■ Instructions to follow ■
Return, word for word, the lines of the listing below from the one with "X0043194Y0016385D01*" through the one with "X0046730Y0020497D01*", and no other lines.

════════════════

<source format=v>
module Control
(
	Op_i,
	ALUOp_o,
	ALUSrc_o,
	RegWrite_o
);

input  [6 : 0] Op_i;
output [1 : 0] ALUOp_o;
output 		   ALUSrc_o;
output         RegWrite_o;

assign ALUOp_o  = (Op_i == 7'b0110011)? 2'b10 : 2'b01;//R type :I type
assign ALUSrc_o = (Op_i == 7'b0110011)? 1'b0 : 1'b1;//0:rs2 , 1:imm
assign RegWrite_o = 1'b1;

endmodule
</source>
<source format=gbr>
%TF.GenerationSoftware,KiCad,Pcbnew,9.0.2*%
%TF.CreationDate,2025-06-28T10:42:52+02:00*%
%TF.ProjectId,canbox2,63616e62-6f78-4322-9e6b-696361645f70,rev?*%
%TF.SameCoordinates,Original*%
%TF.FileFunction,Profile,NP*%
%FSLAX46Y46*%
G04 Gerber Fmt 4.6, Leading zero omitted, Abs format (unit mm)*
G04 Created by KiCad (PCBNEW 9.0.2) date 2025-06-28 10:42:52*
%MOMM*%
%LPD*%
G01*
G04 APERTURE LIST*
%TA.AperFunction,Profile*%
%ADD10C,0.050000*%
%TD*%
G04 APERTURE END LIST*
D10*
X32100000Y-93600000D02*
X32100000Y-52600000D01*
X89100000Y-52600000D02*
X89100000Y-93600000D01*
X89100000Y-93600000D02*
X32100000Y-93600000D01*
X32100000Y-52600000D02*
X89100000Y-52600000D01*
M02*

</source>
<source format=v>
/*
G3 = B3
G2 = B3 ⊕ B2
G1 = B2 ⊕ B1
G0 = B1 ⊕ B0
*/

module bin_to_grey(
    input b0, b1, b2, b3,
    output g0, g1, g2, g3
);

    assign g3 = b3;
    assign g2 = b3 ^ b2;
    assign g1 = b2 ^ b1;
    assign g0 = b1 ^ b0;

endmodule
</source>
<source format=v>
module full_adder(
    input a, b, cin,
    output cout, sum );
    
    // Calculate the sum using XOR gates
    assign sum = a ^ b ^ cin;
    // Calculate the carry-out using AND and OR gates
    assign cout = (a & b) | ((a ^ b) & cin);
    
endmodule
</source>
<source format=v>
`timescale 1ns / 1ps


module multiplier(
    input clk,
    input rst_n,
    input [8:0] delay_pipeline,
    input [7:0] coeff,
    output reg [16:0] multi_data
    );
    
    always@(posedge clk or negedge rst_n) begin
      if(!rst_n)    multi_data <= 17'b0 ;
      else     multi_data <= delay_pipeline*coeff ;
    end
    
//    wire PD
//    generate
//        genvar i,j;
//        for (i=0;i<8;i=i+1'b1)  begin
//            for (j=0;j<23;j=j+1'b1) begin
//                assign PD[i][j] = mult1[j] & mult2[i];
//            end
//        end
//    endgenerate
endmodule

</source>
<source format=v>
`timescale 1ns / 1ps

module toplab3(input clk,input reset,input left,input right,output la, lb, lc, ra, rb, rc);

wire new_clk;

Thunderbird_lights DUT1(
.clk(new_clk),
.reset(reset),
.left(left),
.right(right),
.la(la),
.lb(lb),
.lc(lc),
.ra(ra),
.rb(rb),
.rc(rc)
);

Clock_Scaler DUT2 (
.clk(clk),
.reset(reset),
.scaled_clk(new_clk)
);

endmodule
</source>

════════════════

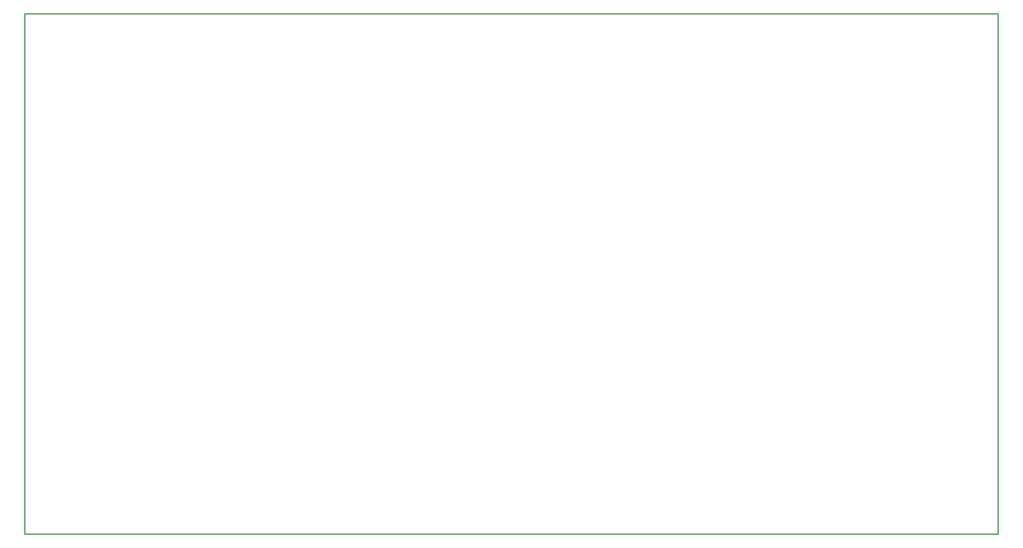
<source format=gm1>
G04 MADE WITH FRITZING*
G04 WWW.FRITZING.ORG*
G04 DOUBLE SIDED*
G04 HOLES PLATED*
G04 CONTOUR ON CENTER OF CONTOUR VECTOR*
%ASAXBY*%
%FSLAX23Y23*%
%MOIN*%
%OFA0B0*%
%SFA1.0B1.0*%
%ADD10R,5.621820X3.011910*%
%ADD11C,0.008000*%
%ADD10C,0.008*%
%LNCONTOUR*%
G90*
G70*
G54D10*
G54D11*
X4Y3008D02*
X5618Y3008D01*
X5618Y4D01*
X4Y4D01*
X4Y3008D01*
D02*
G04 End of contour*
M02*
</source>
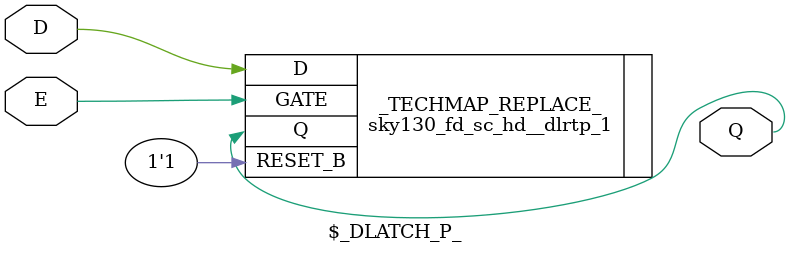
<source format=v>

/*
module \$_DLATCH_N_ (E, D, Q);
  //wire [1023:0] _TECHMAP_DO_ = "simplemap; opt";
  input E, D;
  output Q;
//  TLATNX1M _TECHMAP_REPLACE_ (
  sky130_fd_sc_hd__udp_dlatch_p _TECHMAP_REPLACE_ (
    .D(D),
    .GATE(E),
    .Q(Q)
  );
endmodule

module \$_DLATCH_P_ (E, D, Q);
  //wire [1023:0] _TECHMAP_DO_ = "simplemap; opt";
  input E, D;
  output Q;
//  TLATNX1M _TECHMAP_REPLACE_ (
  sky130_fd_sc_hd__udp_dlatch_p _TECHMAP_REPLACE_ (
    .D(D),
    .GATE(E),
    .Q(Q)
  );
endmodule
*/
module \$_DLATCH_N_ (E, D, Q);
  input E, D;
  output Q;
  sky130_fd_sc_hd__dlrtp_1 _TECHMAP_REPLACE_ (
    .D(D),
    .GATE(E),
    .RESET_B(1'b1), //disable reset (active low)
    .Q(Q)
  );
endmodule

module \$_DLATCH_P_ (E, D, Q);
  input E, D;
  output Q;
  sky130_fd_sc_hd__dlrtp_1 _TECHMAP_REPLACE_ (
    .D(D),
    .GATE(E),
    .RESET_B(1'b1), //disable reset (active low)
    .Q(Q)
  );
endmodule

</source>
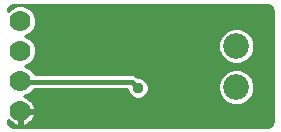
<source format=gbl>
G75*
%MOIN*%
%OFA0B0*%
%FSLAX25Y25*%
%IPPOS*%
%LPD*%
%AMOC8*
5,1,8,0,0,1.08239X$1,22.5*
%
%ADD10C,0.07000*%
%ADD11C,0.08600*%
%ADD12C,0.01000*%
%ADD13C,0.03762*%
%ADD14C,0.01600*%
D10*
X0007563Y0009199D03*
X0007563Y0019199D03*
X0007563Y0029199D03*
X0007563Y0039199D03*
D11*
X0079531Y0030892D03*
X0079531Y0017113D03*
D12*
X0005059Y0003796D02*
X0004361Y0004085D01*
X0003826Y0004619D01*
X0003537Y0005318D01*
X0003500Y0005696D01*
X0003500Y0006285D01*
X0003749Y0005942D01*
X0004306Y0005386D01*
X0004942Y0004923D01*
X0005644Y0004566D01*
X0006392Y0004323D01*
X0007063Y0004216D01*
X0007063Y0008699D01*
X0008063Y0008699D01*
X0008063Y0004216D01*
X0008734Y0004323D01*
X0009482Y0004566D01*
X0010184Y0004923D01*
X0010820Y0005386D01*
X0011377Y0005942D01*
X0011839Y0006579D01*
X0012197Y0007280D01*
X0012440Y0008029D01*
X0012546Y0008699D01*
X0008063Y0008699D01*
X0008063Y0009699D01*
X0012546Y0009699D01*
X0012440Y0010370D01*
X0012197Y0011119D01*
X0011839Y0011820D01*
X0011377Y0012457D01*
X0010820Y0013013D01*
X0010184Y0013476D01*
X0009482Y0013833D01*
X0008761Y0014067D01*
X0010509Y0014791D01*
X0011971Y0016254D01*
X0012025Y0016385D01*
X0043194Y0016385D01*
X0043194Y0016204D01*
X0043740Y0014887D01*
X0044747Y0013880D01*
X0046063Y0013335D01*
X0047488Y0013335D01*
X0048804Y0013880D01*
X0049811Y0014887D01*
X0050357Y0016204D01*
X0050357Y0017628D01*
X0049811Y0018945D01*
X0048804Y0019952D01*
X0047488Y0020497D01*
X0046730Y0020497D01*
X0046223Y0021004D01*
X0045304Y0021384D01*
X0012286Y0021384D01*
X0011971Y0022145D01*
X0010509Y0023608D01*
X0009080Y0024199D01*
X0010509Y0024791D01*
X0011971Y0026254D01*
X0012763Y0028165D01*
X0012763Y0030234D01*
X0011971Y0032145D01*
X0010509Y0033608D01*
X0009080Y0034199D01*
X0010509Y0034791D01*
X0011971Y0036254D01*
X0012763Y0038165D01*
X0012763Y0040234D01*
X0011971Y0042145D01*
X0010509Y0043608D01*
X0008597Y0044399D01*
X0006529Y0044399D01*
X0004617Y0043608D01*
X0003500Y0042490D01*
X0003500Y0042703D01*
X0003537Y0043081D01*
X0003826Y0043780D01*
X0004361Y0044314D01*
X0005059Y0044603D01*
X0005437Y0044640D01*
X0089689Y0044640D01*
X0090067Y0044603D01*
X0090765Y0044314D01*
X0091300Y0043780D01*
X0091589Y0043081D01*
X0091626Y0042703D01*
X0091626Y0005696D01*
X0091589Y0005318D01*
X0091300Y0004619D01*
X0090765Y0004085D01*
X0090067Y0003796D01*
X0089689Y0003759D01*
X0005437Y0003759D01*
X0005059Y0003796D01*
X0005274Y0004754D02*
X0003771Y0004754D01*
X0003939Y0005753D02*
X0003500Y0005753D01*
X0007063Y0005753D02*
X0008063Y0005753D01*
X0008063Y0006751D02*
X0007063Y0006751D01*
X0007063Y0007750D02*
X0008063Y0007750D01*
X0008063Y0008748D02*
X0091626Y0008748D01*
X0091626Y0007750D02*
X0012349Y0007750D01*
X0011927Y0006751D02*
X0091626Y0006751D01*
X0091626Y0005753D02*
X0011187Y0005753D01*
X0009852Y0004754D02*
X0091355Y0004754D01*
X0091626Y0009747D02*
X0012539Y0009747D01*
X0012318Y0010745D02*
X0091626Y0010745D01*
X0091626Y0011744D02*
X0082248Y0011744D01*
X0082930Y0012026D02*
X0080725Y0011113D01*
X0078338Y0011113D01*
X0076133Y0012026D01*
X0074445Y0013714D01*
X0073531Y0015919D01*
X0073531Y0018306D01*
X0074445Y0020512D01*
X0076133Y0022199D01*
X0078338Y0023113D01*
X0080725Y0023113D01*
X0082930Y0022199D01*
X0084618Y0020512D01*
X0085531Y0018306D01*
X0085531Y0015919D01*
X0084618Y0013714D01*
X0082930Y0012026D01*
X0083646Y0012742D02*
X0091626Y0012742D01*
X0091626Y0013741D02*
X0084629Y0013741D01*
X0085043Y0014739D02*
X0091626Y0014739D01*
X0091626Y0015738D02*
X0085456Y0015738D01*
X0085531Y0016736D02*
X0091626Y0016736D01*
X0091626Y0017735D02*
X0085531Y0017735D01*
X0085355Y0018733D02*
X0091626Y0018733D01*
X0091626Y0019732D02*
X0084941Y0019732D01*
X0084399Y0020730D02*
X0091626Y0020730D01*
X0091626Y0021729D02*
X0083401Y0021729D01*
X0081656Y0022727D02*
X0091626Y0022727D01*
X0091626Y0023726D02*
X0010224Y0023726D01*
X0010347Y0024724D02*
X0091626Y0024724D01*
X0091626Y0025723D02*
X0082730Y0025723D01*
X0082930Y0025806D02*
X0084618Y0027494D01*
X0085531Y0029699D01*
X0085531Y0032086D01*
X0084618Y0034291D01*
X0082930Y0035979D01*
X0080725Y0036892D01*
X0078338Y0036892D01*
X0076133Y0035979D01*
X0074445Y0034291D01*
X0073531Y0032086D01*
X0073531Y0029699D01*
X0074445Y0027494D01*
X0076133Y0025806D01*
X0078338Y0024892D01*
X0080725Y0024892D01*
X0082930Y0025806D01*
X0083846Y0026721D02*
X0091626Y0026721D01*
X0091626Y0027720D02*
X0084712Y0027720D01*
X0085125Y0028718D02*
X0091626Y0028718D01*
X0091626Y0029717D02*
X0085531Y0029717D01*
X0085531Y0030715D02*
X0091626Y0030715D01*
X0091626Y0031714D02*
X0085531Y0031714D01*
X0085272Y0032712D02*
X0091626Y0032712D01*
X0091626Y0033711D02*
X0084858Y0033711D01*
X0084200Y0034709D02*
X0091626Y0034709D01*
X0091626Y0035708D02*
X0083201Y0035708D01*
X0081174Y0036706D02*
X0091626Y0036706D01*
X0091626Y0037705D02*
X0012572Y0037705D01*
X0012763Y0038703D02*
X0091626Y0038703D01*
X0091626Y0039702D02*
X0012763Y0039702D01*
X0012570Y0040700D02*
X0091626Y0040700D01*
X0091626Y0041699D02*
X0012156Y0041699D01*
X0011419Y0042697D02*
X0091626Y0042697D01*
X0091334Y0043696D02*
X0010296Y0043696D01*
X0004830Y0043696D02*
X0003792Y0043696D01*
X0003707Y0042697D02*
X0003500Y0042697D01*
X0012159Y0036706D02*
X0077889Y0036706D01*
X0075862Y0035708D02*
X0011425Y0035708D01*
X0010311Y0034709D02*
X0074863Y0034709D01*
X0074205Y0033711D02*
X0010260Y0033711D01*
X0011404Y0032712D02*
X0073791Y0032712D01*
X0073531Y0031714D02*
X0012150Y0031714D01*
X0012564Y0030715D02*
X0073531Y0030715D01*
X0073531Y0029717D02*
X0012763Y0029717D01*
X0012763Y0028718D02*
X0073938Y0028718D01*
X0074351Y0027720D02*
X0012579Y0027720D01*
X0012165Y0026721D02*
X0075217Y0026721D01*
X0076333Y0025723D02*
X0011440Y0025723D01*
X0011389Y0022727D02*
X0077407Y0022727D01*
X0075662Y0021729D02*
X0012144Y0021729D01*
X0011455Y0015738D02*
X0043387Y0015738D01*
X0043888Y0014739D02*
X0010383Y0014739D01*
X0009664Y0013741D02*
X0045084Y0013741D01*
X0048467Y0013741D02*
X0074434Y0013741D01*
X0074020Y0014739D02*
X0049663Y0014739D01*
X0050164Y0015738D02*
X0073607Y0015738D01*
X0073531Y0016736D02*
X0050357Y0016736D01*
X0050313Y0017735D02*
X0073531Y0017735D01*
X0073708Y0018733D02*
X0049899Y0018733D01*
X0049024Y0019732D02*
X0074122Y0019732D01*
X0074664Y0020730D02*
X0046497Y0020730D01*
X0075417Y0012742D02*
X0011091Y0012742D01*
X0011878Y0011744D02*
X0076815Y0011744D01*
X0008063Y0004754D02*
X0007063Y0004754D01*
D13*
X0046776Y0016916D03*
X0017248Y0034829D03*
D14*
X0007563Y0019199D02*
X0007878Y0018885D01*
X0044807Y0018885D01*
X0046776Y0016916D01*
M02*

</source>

════════════════

■ Answer to the problem ■
X0043194Y0016385D01*
X0043194Y0016204D01*
X0043740Y0014887D01*
X0044747Y0013880D01*
X0046063Y0013335D01*
X0047488Y0013335D01*
X0048804Y0013880D01*
X0049811Y0014887D01*
X0050357Y0016204D01*
X0050357Y0017628D01*
X0049811Y0018945D01*
X0048804Y0019952D01*
X0047488Y0020497D01*
X0046730Y0020497D01*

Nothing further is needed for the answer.